→ AVAILABLE RECORDS
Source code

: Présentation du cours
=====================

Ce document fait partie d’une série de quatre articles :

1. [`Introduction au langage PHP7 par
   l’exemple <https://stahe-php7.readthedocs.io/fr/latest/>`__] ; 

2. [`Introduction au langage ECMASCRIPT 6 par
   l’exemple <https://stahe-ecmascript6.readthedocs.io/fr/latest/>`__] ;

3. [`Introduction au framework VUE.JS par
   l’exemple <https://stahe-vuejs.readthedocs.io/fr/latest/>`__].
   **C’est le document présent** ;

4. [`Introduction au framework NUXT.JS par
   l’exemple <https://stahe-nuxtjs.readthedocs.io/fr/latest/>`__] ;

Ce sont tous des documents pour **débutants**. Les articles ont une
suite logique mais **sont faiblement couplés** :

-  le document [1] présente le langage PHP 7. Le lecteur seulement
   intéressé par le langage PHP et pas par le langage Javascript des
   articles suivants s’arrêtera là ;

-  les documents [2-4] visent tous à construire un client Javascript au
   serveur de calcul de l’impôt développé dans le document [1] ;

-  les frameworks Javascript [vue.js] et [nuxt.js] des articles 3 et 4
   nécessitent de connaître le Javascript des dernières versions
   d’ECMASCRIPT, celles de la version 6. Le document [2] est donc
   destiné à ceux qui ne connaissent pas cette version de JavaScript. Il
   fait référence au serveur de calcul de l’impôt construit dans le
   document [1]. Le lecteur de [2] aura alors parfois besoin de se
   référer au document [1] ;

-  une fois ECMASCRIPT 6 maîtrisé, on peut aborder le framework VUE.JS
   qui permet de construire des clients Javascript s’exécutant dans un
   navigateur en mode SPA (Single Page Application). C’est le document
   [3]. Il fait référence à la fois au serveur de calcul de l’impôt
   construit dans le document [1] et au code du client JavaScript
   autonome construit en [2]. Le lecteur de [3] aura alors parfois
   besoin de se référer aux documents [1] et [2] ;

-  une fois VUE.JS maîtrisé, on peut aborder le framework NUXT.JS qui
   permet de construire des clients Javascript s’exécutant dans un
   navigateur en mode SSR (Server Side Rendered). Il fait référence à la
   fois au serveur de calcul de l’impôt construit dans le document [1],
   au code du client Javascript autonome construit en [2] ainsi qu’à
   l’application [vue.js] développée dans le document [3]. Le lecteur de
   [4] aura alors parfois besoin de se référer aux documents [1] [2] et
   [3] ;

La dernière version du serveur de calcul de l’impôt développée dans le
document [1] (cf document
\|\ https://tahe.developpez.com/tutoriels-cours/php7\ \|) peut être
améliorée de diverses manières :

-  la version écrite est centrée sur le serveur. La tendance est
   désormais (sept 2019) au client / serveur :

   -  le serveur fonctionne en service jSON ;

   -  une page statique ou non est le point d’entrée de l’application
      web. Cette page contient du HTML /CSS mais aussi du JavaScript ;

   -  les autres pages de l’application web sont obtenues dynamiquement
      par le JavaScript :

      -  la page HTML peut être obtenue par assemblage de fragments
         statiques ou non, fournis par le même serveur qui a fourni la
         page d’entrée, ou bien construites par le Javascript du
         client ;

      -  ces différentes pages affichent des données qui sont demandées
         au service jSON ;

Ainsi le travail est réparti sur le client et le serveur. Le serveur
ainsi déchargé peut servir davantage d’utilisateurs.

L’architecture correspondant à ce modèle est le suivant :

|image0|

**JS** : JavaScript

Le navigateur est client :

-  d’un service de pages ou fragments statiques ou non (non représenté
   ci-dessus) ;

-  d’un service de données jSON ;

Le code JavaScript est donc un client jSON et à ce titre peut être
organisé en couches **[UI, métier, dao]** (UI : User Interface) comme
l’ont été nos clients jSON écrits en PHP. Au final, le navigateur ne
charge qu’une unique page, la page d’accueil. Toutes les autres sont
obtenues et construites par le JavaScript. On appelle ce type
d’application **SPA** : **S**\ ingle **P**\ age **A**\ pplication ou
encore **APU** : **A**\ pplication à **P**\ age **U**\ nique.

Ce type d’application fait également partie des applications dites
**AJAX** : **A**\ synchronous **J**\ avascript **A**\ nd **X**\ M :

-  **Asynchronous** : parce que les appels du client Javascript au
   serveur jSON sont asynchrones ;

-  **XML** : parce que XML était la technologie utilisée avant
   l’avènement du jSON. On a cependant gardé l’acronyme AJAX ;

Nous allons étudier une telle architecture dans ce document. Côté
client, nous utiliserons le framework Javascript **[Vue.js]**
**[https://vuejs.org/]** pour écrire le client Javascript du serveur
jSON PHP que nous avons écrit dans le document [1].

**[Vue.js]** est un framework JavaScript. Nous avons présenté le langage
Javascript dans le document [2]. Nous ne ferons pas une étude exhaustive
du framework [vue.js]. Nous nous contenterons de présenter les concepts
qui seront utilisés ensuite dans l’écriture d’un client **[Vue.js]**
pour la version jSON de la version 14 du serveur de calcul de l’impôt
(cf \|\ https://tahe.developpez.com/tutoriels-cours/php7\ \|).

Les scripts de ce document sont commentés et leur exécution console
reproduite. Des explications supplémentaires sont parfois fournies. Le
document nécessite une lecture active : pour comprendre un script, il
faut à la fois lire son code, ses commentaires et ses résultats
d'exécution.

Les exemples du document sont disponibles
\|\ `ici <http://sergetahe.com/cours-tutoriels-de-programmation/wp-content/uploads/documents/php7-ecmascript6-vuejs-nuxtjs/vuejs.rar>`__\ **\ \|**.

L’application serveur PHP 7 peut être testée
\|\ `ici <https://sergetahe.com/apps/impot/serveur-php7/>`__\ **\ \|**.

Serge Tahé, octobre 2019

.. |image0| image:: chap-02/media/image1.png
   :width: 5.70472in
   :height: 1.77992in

→ DESCRIPTION OF THE TASK
When a line of the entries contains the word "besoin", it counts toward the total; reply with that total alone.

→ ANSWER TO THIS EXERCISE
3